Marc Gardner, CEO of PayAnywhere wrote a guest post this week at Forbes, arguing that mobile will be the biggest thing to happen to retail commerce since Bank of America introduced the Visa credit card in 1958. He says the technology, whether it be NFC, mobile wallets, apps, digital coupons or 2D barcodes, isn’t what will change the game but that the glue that holds all those technologies together — mobile — will revolutionize retail.
Here are just a few highlights from his argument:
- “… the phone in your pocket is smarter than anything you see at point of sale. It’s smarter than the cash register, and certainly much smarter than the credit-card terminal.” — Mobile will change business intelligence and business analytics for the retailer and increase intelligence benefits for customers.
- “… as companies refresh their retail infrastructures, you’ll see widespread use of tablets at point of sale. What’s more, the point of sale itself is mobile, meaning the merchant can bring the checkout line to the customer.”
- “Smartphones and many tablets are location aware. … tax rates can be automatically determined using GPS … the location of every transaction can be captured and used in business analytics …”
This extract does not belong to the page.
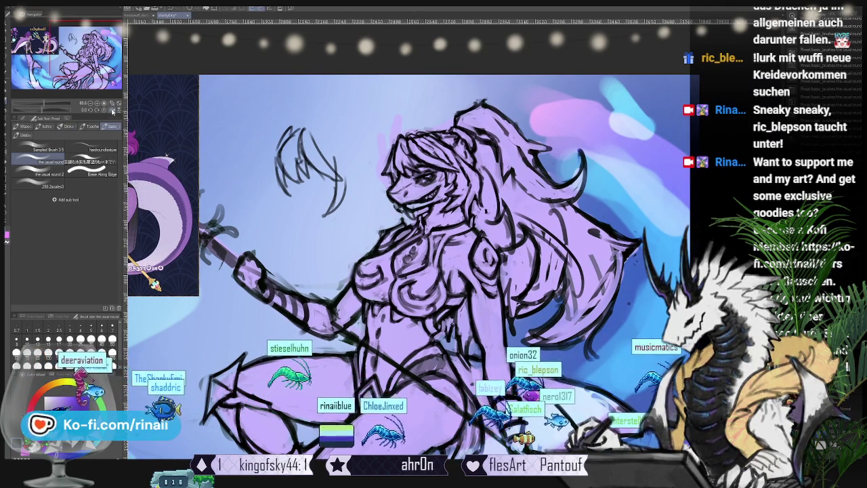
left_click(113, 110)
- Location-based services will change retail for consumers as well: “Imagine launching a retail app from a supermarket and as you shop receiving coupons and incentives — you’re standing in front of the cold medicine aisle and your phone gets a coupon for Kleenex.”
- Mobile will democratize business intelligence and analytics, not only making vast amounts of data affordable for mom and pop stores, but also offering consumers transaction analytics — you can track what you bought and how much you paid — and digital receipt records that won’t get lost or misplaced.
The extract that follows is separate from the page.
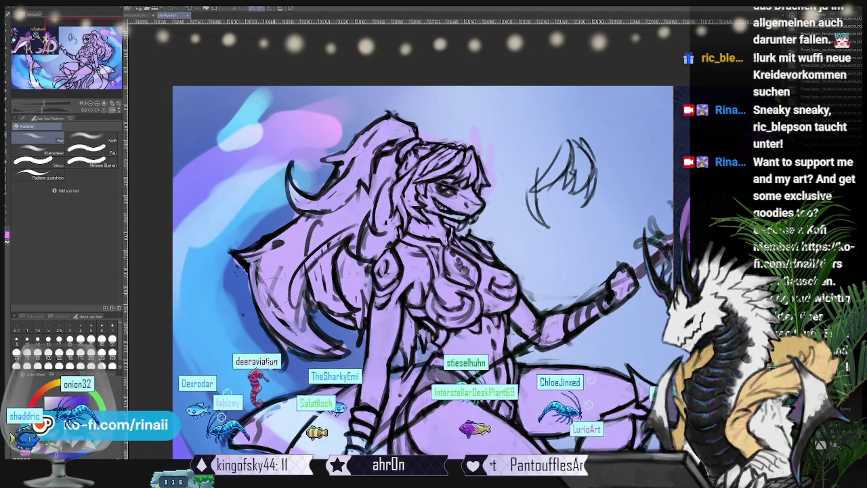
- Return to the pen and ink bold black lines over the hair, torso and outstretched arm
key("b")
Gardner says that “just as credit, debit and prepaid cards are creating a cashless economy, mobile will create a plasticless economy.” His piece is this week’s recommended read — you can read it in its entirety here.
Apple’s NFC may not fuel a mobile wallet just yet
After compelling evidence was recently uncovered that the next iPhone will include NFC, rumors of a pending Apple NFC mobile wallet for the iPhone5 heated up. This week, Jessica E. Vascellaro at The Wall Street Journal took a look behind Apple’s less-than-ambitious approach to mobile payments, indicating that the Apple iWallet, if you will, may not be imminent after all. Vascellaro reports that Apple’s non-entry into the mobile payment market was a “deliberate strategy, the result of deep discussion last year” and that it’s a strategy that has worked before:
“While Apple has revolutionized a number of industries — from music to mobile phones — it isn’t often the first mover, choosing instead to wait for others to work out the kinks in a market.
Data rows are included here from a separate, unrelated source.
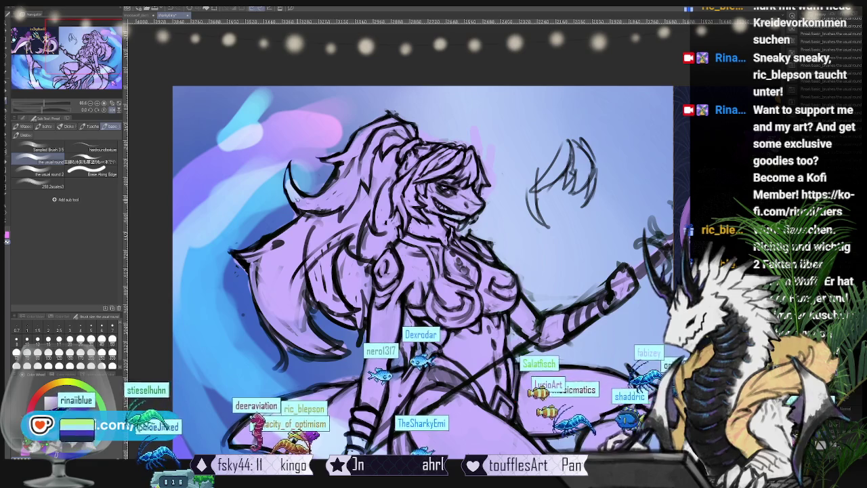
left_click_drag(244, 314, 307, 287)
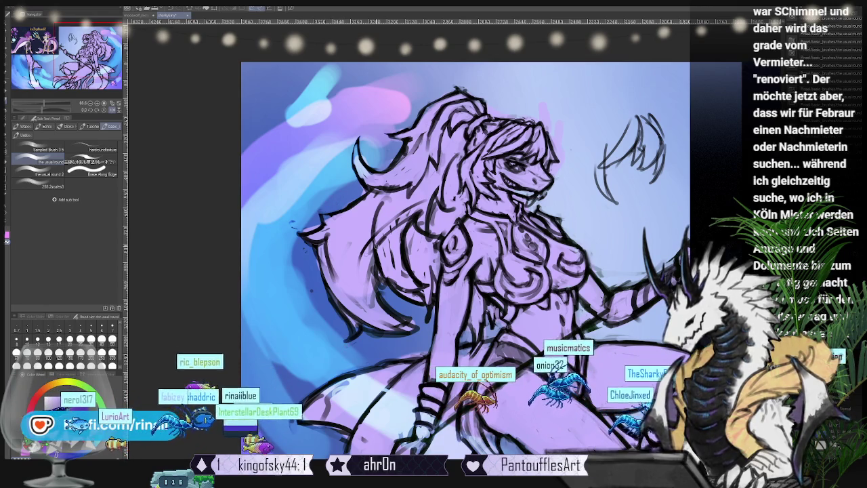
mouse_move(465, 258)
left_mouse_down()
mouse_move(433, 293)
mouse_move(410, 299)
left_mouse_up()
“‘Apple is always a comfortable number two,’ says Piper Jaffray analyst Gene Munster, citing its relatively late entries in the MP3 player, smartphone and tablet markets as examples. ‘They let their competitors do their market research for them.'”
While Apple’s expected inclusion of NFC technology in the iPhone5 may not be signaling its entry into mobile payments, NFC won’t be sitting idly in the phone. The AppleInsider staff reported this week that Apple was awarded a new patent called “System and method for transportation check-in” that “describes a system for ticketing and identification via near-field communications on a portable device like an iPhone” — a system the patent refers to at one point as “iTravel.”
Apple’s iTravel system will fit nicely into its recently announced Passbook feature coming in iOS 6, but Christina Bonnington at Wired’s Gadget Lab argues there’s more behind the patent than expanded features for the iPhone, that “a patent like this seems like less of a safeguard for protecting Apple-bred innovation, and more like another tool in the company’s war against other smartphone makers.” UC Hastings law professor Robin Feldman told Bonnington:
“In today’s patent environment, patent holders are throwing rights at each other, asserting tremendously broad applications of the patents and interpretations of the claims. This type of patent is a perfect battle weapon … Large competitors like Samsung and Sony are likely to take direct hits from a patent like this. Smaller startups may take indirect hits, but the real losers are consumers who pay for the patent wars in the form of higher prices.”